Collected data entries:

# # # # #

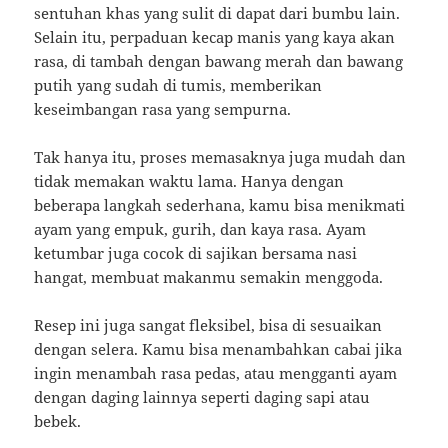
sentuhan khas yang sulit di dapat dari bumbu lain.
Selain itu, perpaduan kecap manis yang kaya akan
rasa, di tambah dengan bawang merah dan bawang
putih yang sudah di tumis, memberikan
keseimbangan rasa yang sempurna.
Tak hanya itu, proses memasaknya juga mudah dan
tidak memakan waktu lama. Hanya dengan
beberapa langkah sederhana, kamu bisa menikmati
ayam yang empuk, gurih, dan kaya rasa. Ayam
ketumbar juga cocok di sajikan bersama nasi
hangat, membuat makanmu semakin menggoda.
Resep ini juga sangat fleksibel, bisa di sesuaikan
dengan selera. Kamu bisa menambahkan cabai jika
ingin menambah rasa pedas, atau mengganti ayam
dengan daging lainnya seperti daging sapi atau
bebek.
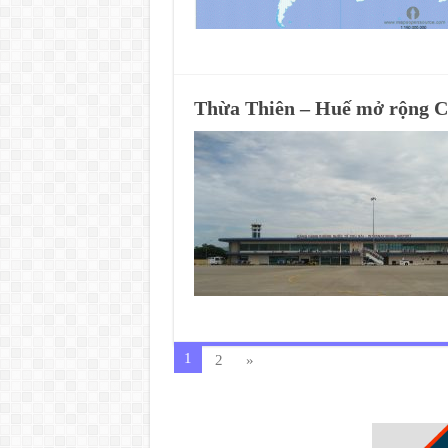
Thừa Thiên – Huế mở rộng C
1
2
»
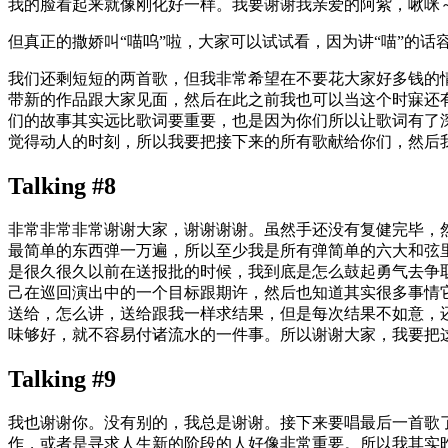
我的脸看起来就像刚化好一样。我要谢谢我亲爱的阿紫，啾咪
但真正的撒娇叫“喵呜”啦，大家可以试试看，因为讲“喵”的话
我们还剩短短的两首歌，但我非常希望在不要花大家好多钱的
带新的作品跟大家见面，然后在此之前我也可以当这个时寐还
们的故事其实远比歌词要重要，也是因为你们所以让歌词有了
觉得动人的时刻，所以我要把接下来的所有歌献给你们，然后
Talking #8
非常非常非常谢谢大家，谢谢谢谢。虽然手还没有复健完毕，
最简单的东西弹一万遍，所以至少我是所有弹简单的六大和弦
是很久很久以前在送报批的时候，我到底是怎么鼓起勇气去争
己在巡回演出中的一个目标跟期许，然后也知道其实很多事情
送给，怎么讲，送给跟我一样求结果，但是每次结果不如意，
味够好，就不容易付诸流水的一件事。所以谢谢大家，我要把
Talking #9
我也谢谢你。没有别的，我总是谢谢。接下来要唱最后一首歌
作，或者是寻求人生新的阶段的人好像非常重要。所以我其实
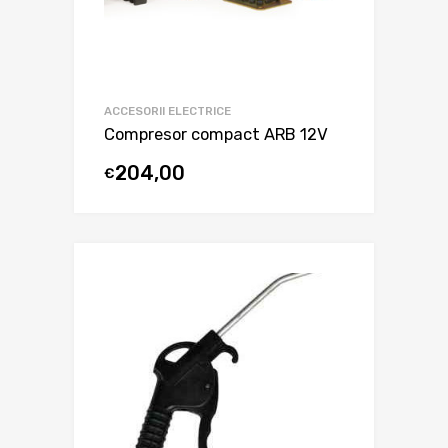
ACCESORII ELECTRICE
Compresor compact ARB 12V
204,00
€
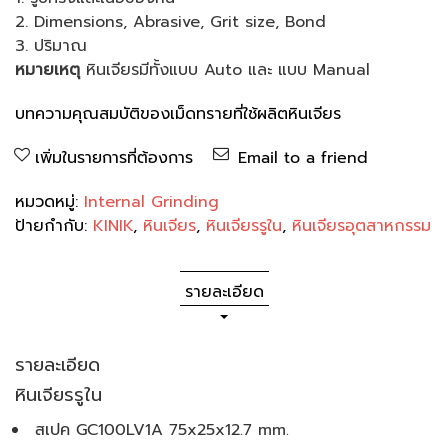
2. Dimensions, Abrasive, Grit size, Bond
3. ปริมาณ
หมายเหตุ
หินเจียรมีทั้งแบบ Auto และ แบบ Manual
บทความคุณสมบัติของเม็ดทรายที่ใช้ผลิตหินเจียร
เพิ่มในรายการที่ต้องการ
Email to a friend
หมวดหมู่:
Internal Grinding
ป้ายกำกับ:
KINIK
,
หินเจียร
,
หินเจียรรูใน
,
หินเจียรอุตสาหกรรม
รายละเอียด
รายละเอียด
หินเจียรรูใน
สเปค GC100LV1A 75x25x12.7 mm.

# # # # #

- _WHAT YOU NEED TO DO_
Wherever a line in the entries holds "kaya", copy that line.

- _RESPONSE_
Selain itu, perpaduan kecap manis yang kaya akan
ayam yang empuk, gurih, dan kaya rasa. Ayam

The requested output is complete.